◆ TAREA ESCRITA: Recopila y copia todas las líneas que contienen la cadena "orthographic". Se distinguen mayúsculas y minúsculas.

◆ DATOS DEL EJERCICIO:
=-=-=-=-=

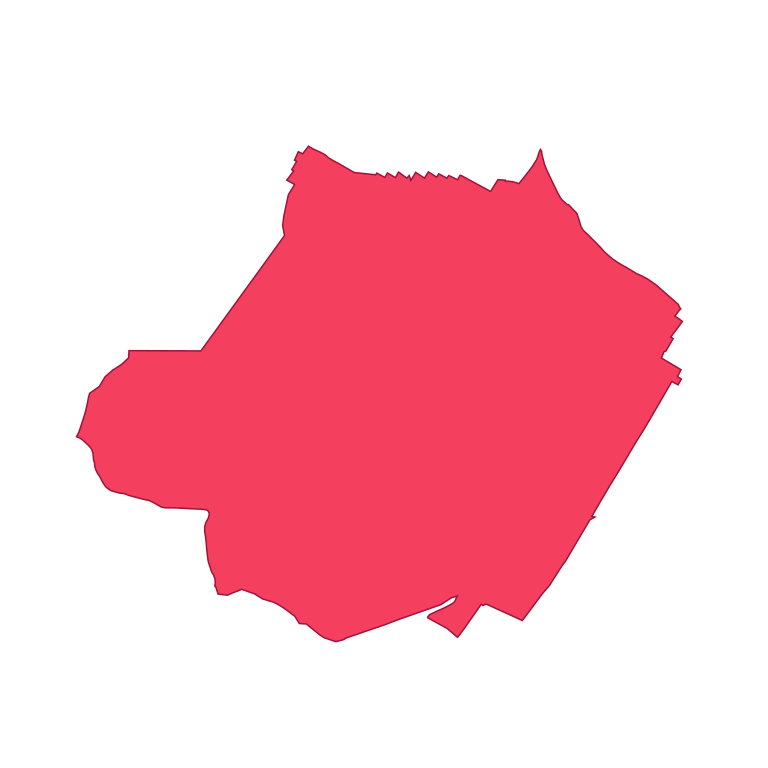 the district of Santo Tomás Hueyotlipan, Puebla, Mexico, rotated 12°
{"feature_id": "50627088B52842348137606", "entity_name": "Santo Tomás Hueyotlipan", "entity_type": "district", "adm_level": 2, "iso_a3": "MEX", "parent_name": "Mexico", "parent_adm1": "Puebla", "projection": "orthographic", "projection_center": [-97.866, 18.889], "detail": "fine", "context": "isolated", "style": "filled", "palette": "rose", "viewbox_px": 768, "rotation_deg": 12, "n_neighbors": 0, "source": "geoboundaries", "source_scale": "gbopen_adm2", "svg_char_len": 3521}
<svg xmlns="http://www.w3.org/2000/svg" viewBox="0 0 768 768"><g transform="rotate(12 384 384)"><path d="M488.3,122.0L487.7,124.0L486.7,132.6L483.7,140.8L479.2,150.2L474.4,159.8L473.2,159.7L467.9,159.4L463.7,159.7L460.5,160.3L460.4,159.4L453.0,160.4L448.2,173.3L447.5,173.5L445.5,172.6L445.2,172.6L415.8,163.9L414.9,164.3L413.5,168.9L404.0,166.6L402.7,169.6L393.9,167.0L392.5,170.7L383.3,167.3L382.4,169.8L380.8,174.2L371.0,170.4L369.4,175.0L367.9,179.2L367.6,178.7L365.3,174.8L363.6,177.9L354.5,173.8L354.1,173.7L352.3,179.7L343.5,176.9L341.9,181.7L333.1,179.2L332.3,181.1L331.8,181.2L331.1,181.2L311.3,183.3L310.9,183.3L305.2,181.5L297.0,178.8L287.8,176.0L283.1,174.5L278.7,172.0L273.9,170.6L267.4,169.2L265.0,168.5L260.7,167.1L256.6,175.7L251.9,174.6L249.9,183.7L252.2,184.3L249.2,193.6L251.4,194.3L246.5,204.8L255.1,207.4L251.1,218.8L251.1,240.3L251.9,250.1L255.8,259.5L238.4,298.8L198.0,389.7L127.6,404.4L128.8,411.4L123.4,419.2L115.8,426.8L109.7,434.9L106.0,445.6L98.0,454.3L97.7,458.7L97.9,464.6L97.7,474.0L96.8,483.2L96.1,490.0L95.5,494.7L94.2,499.5L98.0,500.2L101.3,501.6L104.7,503.7L108.0,505.7L110.6,507.7L112.0,509.3L113.6,511.9L114.6,515.2L115.6,518.4L117.2,521.5L118.6,525.5L120.4,528.5L122.6,531.2L125.4,533.8L129.0,538.3L131.6,541.0L133.5,542.6L136.1,544.0L139.4,545.1L144.3,545.5L148.0,545.7L152.4,545.2L158.2,546.1L164.3,546.4L172.5,546.8L178.7,546.8L182.4,547.7L187.2,549.2L191.5,550.6L195.5,550.6L200.1,549.7L207.1,548.3L220.3,546.3L228.7,544.9L235.4,544.0L237.9,544.4L239.9,546.6L240.2,549.2L240.0,551.7L239.2,554.4L238.5,556.8L238.3,560.6L239.1,565.0L240.8,569.5L243.1,576.3L244.5,581.2L247.0,588.7L248.9,594.0L250.9,597.6L251.2,598.1L252.7,600.5L253.7,602.5L255.2,604.5L256.9,606.0L258.2,608.3L259.3,610.0L260.3,613.7L260.5,616.9L261.9,617.9L265.4,624.0L274.8,623.1L279.1,620.0L286.1,615.4L287.3,614.4L301.0,616.2L310.0,619.5L320.5,620.3L325.1,621.3L331.1,623.4L336.1,625.5L341.5,628.1L345.0,629.7L351.0,635.9L358.0,634.9L374.0,643.1L378.8,644.7L388.2,645.8L390.7,646.0L397.7,642.4L400.0,640.2L408.5,635.1L416.6,630.2L425.5,624.9L435.5,618.9L447.6,611.1L485.5,588.0L494.1,579.3L496.7,577.8L499.6,576.3L499.4,576.8L499.1,578.7L498.8,580.5L498.2,582.3L496.5,584.6L492.0,588.4L488.0,591.6L482.9,595.2L478.7,598.5L476.8,599.9L475.7,601.6L475.3,602.4L475.3,603.6L496.3,609.9L508.7,616.5L513.4,606.4L524.6,580.0L524.9,579.3L526.1,579.7L526.3,579.8L526.5,579.9L526.7,580.0L527.0,580.0L527.3,579.8L527.6,579.5L528.0,579.1L529.2,578.3L530.0,578.2L531.1,578.3L539.6,580.2L553.7,583.3L568.5,586.6L575.1,572.4L579.7,562.3L582.6,556.0L584.7,552.2L587.4,547.2L587.7,546.7L588.0,545.9L595.6,525.7L597.2,522.1L598.3,519.9L600.8,512.3L611.3,481.0L612.5,477.5L613.6,474.1L616.8,471.3L617.9,470.3L616.8,470.3L614.8,470.3L615.4,468.4L620.8,452.0L626.3,435.6L631.0,422.6L634.5,412.3L638.2,401.3L642.5,388.6L647.3,375.6L649.6,368.8L658.5,341.8L665.0,321.7L671.8,323.7L673.8,317.3L669.5,315.8L671.6,308.3L649.9,300.9L651.3,293.9L652.8,293.3L657.4,279.5L654.7,278.5L662.9,260.8L658.9,258.9L654.4,257.1L658.0,249.7L658.7,248.9L656.8,247.2L655.5,245.1L629.1,230.3L626.2,229.1L620.0,226.5L614.0,224.8L607.7,223.4L602.1,221.4L596.9,219.6L591.5,218.0L586.8,216.3L581.8,214.3L576.4,211.4L571.9,208.8L567.7,205.6L563.0,202.5L558.0,199.2L553.9,196.5L552.9,195.9L547.0,192.3L543.9,189.0L541.3,184.1L537.2,177.0L527.2,170.2L526.1,170.5L522.6,168.4L520.8,167.6L519.4,166.5L517.6,164.9L514.5,161.3L506.9,151.6L498.7,140.9L495.2,135.6L490.7,126.5L489.8,123.6L488.3,122.0Z" fill="#f43f5e" stroke="#9f1239" stroke-width="1.5"/></g></svg>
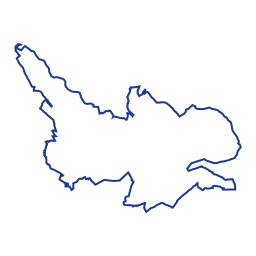 the district of Tureni, Cluj, Romania
{"feature_id": "2599482B36645978156904", "entity_name": "Tureni", "entity_type": "district", "adm_level": 2, "iso_a3": "ROU", "parent_name": "Romania", "parent_adm1": "Cluj", "projection": "orthographic", "projection_center": [23.671, 46.648], "detail": "fine", "context": "isolated", "style": "outline", "palette": "blue", "viewbox_px": 256, "rotation_deg": 0, "n_neighbors": 0, "source": "geoboundaries", "source_scale": "gbopen_adm2", "svg_char_len": 5751}
<svg xmlns="http://www.w3.org/2000/svg" viewBox="0 0 256 256"><path d="M44.9,153.5L44.2,154.9L44.9,155.1L45.1,156.5L46.2,157.0L46.2,157.5L45.9,158.4L46.5,159.7L46.3,162.6L48.0,164.5L48.6,164.9L49.0,164.6L49.6,165.5L50.6,168.4L51.3,168.8L53.8,169.7L60.0,173.0L62.5,174.8L63.0,175.4L62.3,175.9L61.0,175.2L59.5,179.2L60.4,180.2L62.4,181.2L64.2,182.6L68.0,183.7L68.0,185.0L65.4,184.6L65.5,186.4L69.7,186.6L71.6,190.0L73.0,188.8L73.5,188.2L73.2,187.0L73.4,185.0L73.3,183.5L73.4,183.2L76.8,181.8L77.4,181.1L77.6,180.4L79.1,178.9L79.6,178.7L80.1,178.6L81.8,179.0L83.1,178.3L83.0,178.0L85.0,177.1L85.9,179.1L87.8,178.5L88.3,179.3L89.7,178.1L90.2,179.0L91.4,180.4L91.2,180.7L94.0,183.1L94.8,184.2L95.4,184.7L104.4,179.8L111.0,180.8L114.9,180.9L119.8,180.5L120.2,179.9L128.2,172.5L130.8,177.0L132.1,179.7L131.7,180.1L133.6,181.9L131.4,185.7L128.6,196.4L127.3,196.3L126.5,196.5L125.2,197.8L125.1,199.0L125.7,200.4L125.7,201.1L125.5,201.4L124.7,201.4L123.9,201.8L123.6,202.5L123.6,203.2L124.3,204.6L125.0,205.0L126.9,205.2L129.4,205.1L134.1,205.8L133.9,206.1L136.8,205.4L137.0,206.0L144.6,203.0L145.1,203.0L144.4,205.4L144.4,207.3L144.2,207.9L146.3,211.9L150.8,208.2L154.4,206.9L155.8,205.7L161.4,202.9L162.8,203.1L164.9,204.3L171.6,206.9L172.2,207.7L172.5,207.6L173.5,206.7L175.7,203.5L176.6,202.6L177.2,200.6L182.5,195.7L186.9,192.2L189.1,190.1L190.9,189.2L193.8,186.2L194.9,185.7L196.4,184.2L196.7,183.6L197.5,183.2L197.5,185.6L197.6,186.1L198.2,187.0L198.8,187.6L201.0,188.8L201.4,189.3L202.9,190.2L205.1,188.0L207.7,188.7L212.3,187.9L212.7,188.0L212.6,186.9L212.8,186.3L214.7,185.8L220.2,186.7L221.5,187.8L223.6,188.2L223.0,189.6L235.2,189.5L235.1,186.3L234.9,184.8L234.5,183.7L232.6,179.4L232.4,179.6L230.9,179.2L229.1,179.5L226.9,179.5L226.1,179.9L225.6,179.9L224.1,179.2L222.1,177.1L221.2,177.2L220.1,176.4L219.5,176.3L216.5,174.8L215.6,174.5L215.1,174.5L213.9,174.1L213.5,173.6L212.8,173.2L212.5,172.2L211.7,172.2L211.3,171.7L209.2,170.7L208.7,170.3L208.5,169.8L206.8,169.1L205.3,168.0L204.6,167.9L202.6,167.1L202.3,167.0L202.2,166.6L201.5,166.3L199.6,167.1L195.0,168.8L193.1,169.2L188.8,170.9L188.1,170.4L187.2,168.7L191.5,163.2L204.3,159.1L206.3,160.5L213.3,162.9L214.8,163.2L217.1,162.9L220.6,161.8L224.2,161.3L228.5,160.2L234.3,158.1L235.0,157.7L235.2,156.9L237.0,154.5L237.4,152.5L237.8,151.3L238.1,150.7L240.3,147.8L240.6,147.2L240.6,146.4L239.8,144.5L238.5,143.9L238.1,143.2L238.9,141.7L238.8,141.1L237.9,139.5L237.0,136.9L236.2,135.7L234.2,133.2L232.6,130.5L232.1,128.4L231.5,124.7L231.0,122.8L230.2,121.6L228.6,120.8L226.4,117.4L226.0,117.5L224.5,116.4L223.5,115.2L222.6,113.8L220.8,112.6L220.4,112.1L219.4,111.8L217.7,110.2L214.6,109.3L212.7,109.0L210.3,108.1L209.4,107.5L203.4,109.1L197.3,108.9L195.5,108.1L195.3,107.6L195.4,106.4L194.4,106.1L192.6,105.1L188.2,109.0L187.5,109.4L187.0,109.2L186.5,109.3L186.1,109.6L185.6,111.8L184.8,113.2L179.6,116.5L178.6,115.4L178.0,114.4L176.7,113.0L176.4,112.5L175.5,111.8L173.3,109.7L172.9,108.8L172.0,107.7L169.4,105.4L166.4,103.1L165.2,102.5L161.1,102.2L160.9,102.5L156.8,102.7L152.9,98.3L151.1,96.8L149.1,93.6L147.5,91.9L146.1,92.3L144.3,93.8L144.1,93.7L144.8,92.1L145.1,91.6L145.3,90.8L145.2,89.8L145.0,89.7L143.6,91.3L142.4,93.7L141.7,94.8L140.3,95.3L139.2,96.1L137.7,93.6L137.6,90.8L138.2,89.2L138.8,88.3L139.5,86.5L134.3,87.3L130.5,87.5L130.6,89.3L130.4,89.4L129.8,89.3L130.0,91.0L129.9,91.9L128.4,94.8L128.2,95.6L127.5,96.4L127.3,97.4L128.3,98.9L128.1,99.3L128.7,101.3L128.1,102.2L127.9,102.7L128.0,103.1L127.5,103.5L127.7,104.9L127.3,105.2L127.4,105.7L127.3,106.3L127.5,107.0L127.4,107.5L128.8,110.8L133.4,114.9L132.5,116.2L131.7,115.1L130.1,113.7L127.3,113.1L127.1,113.5L128.1,114.1L127.6,116.9L126.6,119.8L126.4,119.8L125.2,119.1L124.4,118.4L123.9,118.3L120.0,118.0L117.7,117.2L113.9,116.5L113.3,116.9L113.4,116.7L113.2,115.3L110.5,111.2L110.1,110.8L109.0,110.6L108.8,111.0L108.2,111.3L105.7,111.0L104.6,112.3L103.9,112.5L102.7,113.3L102.2,113.4L101.7,112.7L100.5,112.9L99.6,113.6L98.1,106.9L93.4,106.7L93.5,104.7L92.6,104.6L91.3,103.5L86.7,103.9L84.7,103.1L82.8,100.3L82.0,99.3L81.6,98.0L81.0,97.2L80.7,96.3L80.8,95.4L80.1,94.3L79.6,92.8L78.0,92.0L74.5,91.9L71.8,91.4L68.0,89.3L66.1,87.0L65.5,85.9L65.3,85.1L65.4,82.4L65.2,81.4L64.3,80.0L63.5,79.2L62.8,78.8L60.1,78.1L57.2,77.1L53.8,77.5L51.6,76.2L51.2,75.7L50.7,74.4L49.4,72.3L49.2,71.4L49.1,69.5L48.7,68.0L46.6,65.6L45.8,64.2L44.6,61.5L44.0,60.9L43.2,60.5L40.5,59.4L39.4,59.3L38.7,58.9L37.8,57.3L36.0,55.5L35.3,53.8L33.7,51.5L33.2,51.2L31.3,51.0L29.2,49.0L24.9,46.1L23.0,48.0L21.3,50.3L18.5,49.1L17.3,47.9L16.9,46.9L17.0,46.5L18.8,45.2L20.7,44.7L20.2,44.4L19.4,44.5L18.6,44.1L18.2,44.2L18.0,44.3L18.1,44.7L16.6,45.5L15.6,46.6L15.4,47.7L15.9,50.3L15.6,50.6L19.8,55.8L16.7,58.3L19.4,63.6L22.9,67.7L23.8,70.0L24.9,73.3L26.9,76.9L27.4,78.2L28.7,80.1L31.6,86.0L32.2,86.8L34.5,86.9L34.6,87.2L33.9,87.8L33.8,90.7L34.5,90.5L36.3,90.9L38.0,90.8L40.1,91.4L41.1,92.2L42.4,93.7L42.8,95.4L43.6,96.2L44.8,97.1L45.4,98.2L46.2,99.1L47.5,100.1L48.3,101.6L51.8,106.0L51.5,106.5L50.8,106.2L49.8,104.7L48.2,103.0L45.7,99.8L44.0,101.2L43.4,102.0L42.5,102.8L42.0,104.5L41.8,105.8L40.7,107.7L40.4,108.0L40.1,108.4L42.5,110.4L43.9,111.9L45.7,113.1L48.2,115.7L50.5,117.5L51.2,118.4L52.4,119.0L53.3,119.8L54.4,123.7L54.4,124.5L54.2,125.3L56.2,131.3L55.5,131.2L54.4,130.4L52.8,130.6L52.2,130.9L53.2,132.3L54.1,134.3L55.9,136.2L55.3,136.3L54.7,136.0L54.4,136.2L52.6,136.3L55.0,140.5L53.9,140.4L53.8,140.9L53.4,141.1L52.4,140.7L51.0,140.4L50.3,140.6L49.7,141.0L49.5,141.6L48.9,141.7L48.9,141.3L48.3,141.2L46.9,141.3L45.8,141.9L47.1,143.7L47.0,144.1L46.6,144.5L46.8,145.0L46.2,145.6L46.1,147.0L45.7,147.5L45.6,148.9L45.2,150.1L44.5,150.5L45.0,151.0L44.5,151.6L44.8,151.6L44.9,152.3L44.7,152.9L44.4,153.2L44.9,153.5Z" fill="none" stroke="#1e3a8a" stroke-width="2"/></svg>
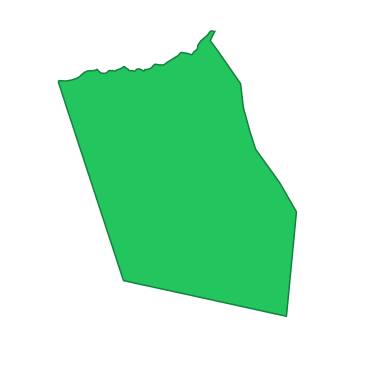 the Préfecture of Ennedi, rotated 162°
{"feature_id": "TCD-5579", "entity_name": "Ennedi", "entity_type": "Préfecture", "adm_level": 1, "iso_a3": "TCD", "parent_name": "Chad", "parent_adm1": "", "projection": "natural_earth1", "projection_center": [22.297, 18.351], "detail": "fine", "context": "isolated", "style": "filled", "palette": "green", "viewbox_px": 384, "rotation_deg": 162, "n_neighbors": 0, "source": "natural_earth", "source_scale": "10m", "svg_char_len": 2528}
<svg xmlns="http://www.w3.org/2000/svg" viewBox="0 0 384 384"><g transform="rotate(162 192 192)"><path d="M140.6,44.6L146.3,48.0L152.1,51.3L157.8,54.7L163.6,58.1L169.3,61.5L175.0,64.8L180.8,68.2L186.5,71.6L192.3,74.9L198.1,78.3L203.8,81.7L209.6,85.1L215.3,88.4L221.1,91.8L226.8,95.2L232.6,98.5L238.4,101.9L244.1,105.3L249.9,108.6L255.7,112.0L261.4,115.4L267.2,118.7L273.0,122.1L278.7,125.5L284.5,128.9L284.6,141.7L284.6,154.5L284.6,167.3L284.7,180.2L284.7,193.0L284.8,205.8L284.8,218.6L284.8,231.4L284.9,244.3L284.9,257.1L285.0,269.9L285.0,282.7L285.0,295.5L285.1,308.3L285.1,321.2L285.1,334.0L285.2,337.1L284.6,338.8L283.3,338.8L277.9,336.6L272.1,335.7L266.8,335.7L263.7,336.4L257.5,339.0L254.0,339.4L246.8,337.6L244.5,338.0L244.5,337.9L242.2,333.7L241.8,333.3L241.6,333.2L238.8,331.9L237.7,331.7L237.3,331.7L236.9,331.7L236.3,331.9L235.9,332.0L235.0,332.5L234.0,332.9L233.4,333.0L233.1,333.0L232.6,332.9L232.0,332.7L231.7,332.5L231.4,332.3L231.1,332.2L229.9,332.0L229.7,331.9L228.5,331.0L228.3,330.8L228.0,330.7L227.6,330.7L227.0,330.9L226.1,331.3L225.7,331.3L224.4,331.2L223.4,331.2L221.7,331.5L220.3,331.6L219.8,331.7L219.5,331.8L218.9,332.2L218.6,332.3L218.3,332.3L217.8,332.2L217.5,332.0L217.3,331.8L217.2,331.5L217.2,331.2L216.9,330.8L216.6,330.7L216.3,330.3L216.2,329.7L215.9,329.3L215.7,329.2L215.3,329.0L215.1,328.9L215.0,328.7L214.8,328.5L214.7,328.3L214.4,327.4L214.3,327.1L214.1,326.8L212.2,326.1L211.6,326.0L210.6,325.6L210.4,325.4L210.2,325.3L209.8,324.9L209.6,324.7L209.4,324.7L209.0,324.6L208.7,324.7L208.3,324.9L207.8,325.3L207.6,325.4L206.8,325.7L206.6,325.8L206.2,325.8L205.8,325.8L205.1,325.7L204.7,325.6L204.1,325.3L203.7,325.1L201.8,323.4L200.5,321.9L200.4,321.8L200.1,321.9L199.8,322.1L199.2,322.8L198.7,323.0L197.5,322.6L196.3,322.3L194.8,322.3L192.8,322.6L191.5,323.0L190.4,323.8L188.3,324.8L188.0,324.9L187.7,324.9L186.8,324.6L184.7,323.4L180.8,321.9L180.6,321.8L179.8,321.8L179.4,321.8L177.6,322.2L175.2,323.1L163.3,326.0L162.7,326.2L160.0,327.9L159.7,328.0L159.3,328.0L158.8,327.9L153.6,325.3L150.2,322.9L149.8,322.7L149.5,322.6L149.3,322.7L148.6,323.2L147.5,324.3L146.7,324.8L143.9,325.7L143.1,326.3L142.7,326.6L142.3,327.0L142.2,327.2L141.4,329.0L140.8,329.9L140.1,330.7L137.1,332.9L129.0,336.3L127.4,337.4L126.0,338.5L125.6,338.8L124.6,339.2L124.2,339.2L123.7,339.1L122.6,338.6L121.8,338.2L121.4,337.9L121.1,337.8L120.7,337.7L127.9,330.4L123.8,318.1L112.3,280.0L117.0,256.8L118.2,232.2L118.3,213.1L105.7,173.6L98.8,140.8L140.6,44.6Z" fill="#22c55e" stroke="#15803d" stroke-width="1.5"/></g></svg>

=-=-=-=-=

◆ SOLUCIÓN:
{"feature_id": "50627088B52842348137606", "entity_name": "Santo Tomás Hueyotlipan", "entity_type": "district", "adm_level": 2, "iso_a3": "MEX", "parent_name": "Mexico", "parent_adm1": "Puebla", "projection": "orthographic", "projection_center": [-97.866, 18.889], "detail": "fine", "context": "isolated", "style": "filled", "palette": "rose", "viewbox_px": 768, "rotation_deg": 12, "n_neighbors": 0, "source": "geoboundaries", "source_scale": "gbopen_adm2", "svg_char_len": 3521}
{"feature_id": "2599482B36645978156904", "entity_name": "Tureni", "entity_type": "district", "adm_level": 2, "iso_a3": "ROU", "parent_name": "Romania", "parent_adm1": "Cluj", "projection": "orthographic", "projection_center": [23.671, 46.648], "detail": "fine", "context": "isolated", "style": "outline", "palette": "blue", "viewbox_px": 256, "rotation_deg": 0, "n_neighbors": 0, "source": "geoboundaries", "source_scale": "gbopen_adm2", "svg_char_len": 5751}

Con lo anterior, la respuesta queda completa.